WHAT TO WORK ON>
Go through the lines below one by one and count those holding the string "thumb". Give the count alone.

Named joint coordinates>
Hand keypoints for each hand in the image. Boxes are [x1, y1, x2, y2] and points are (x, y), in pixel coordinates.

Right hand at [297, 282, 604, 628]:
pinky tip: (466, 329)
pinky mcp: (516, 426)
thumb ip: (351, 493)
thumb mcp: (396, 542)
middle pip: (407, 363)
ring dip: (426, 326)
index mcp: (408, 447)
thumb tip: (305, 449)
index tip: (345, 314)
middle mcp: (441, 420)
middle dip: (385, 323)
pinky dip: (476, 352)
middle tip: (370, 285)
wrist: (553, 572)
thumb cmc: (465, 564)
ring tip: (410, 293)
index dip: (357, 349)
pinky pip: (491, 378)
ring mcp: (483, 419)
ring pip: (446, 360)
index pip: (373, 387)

==

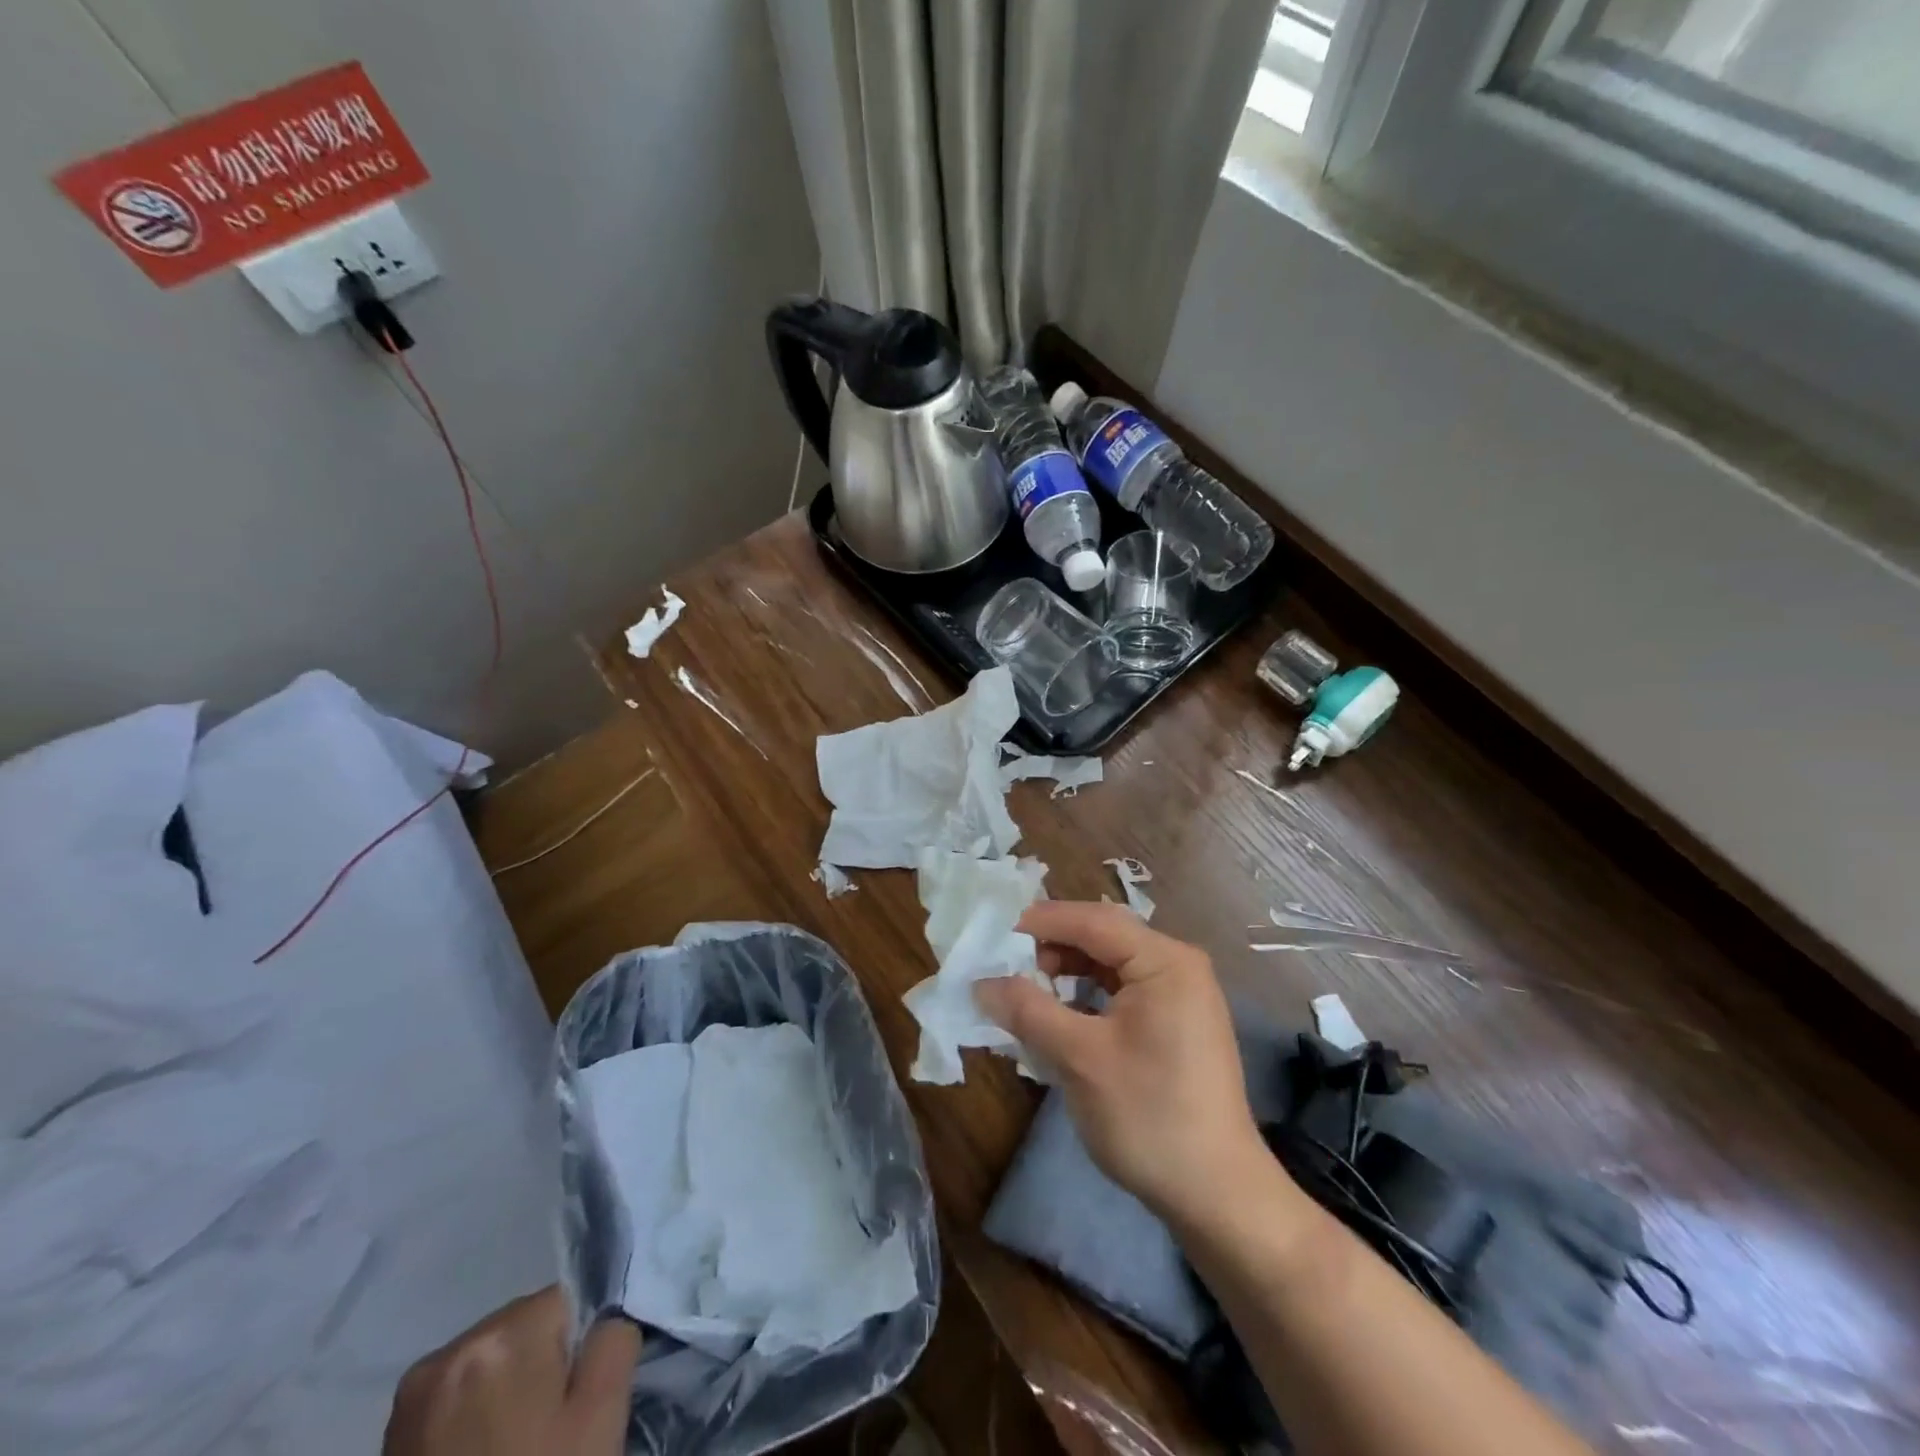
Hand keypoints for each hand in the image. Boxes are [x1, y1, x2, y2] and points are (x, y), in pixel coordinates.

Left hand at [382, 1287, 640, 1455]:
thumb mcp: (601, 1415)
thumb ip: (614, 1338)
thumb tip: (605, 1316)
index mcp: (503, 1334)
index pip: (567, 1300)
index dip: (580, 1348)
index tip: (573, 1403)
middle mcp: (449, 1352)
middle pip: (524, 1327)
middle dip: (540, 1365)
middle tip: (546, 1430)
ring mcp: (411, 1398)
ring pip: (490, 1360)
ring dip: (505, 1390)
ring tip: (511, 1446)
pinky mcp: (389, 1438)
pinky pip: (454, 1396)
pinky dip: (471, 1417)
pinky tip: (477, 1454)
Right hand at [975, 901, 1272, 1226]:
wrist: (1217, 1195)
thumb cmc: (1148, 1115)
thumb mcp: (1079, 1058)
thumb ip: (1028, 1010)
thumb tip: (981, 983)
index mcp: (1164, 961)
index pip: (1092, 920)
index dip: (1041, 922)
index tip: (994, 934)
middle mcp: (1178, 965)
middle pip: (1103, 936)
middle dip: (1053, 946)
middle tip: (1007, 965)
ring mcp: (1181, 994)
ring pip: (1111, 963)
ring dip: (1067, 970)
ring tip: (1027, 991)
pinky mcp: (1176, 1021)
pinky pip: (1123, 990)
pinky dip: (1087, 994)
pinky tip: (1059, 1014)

RESULT OF THIS EXERCISE>
11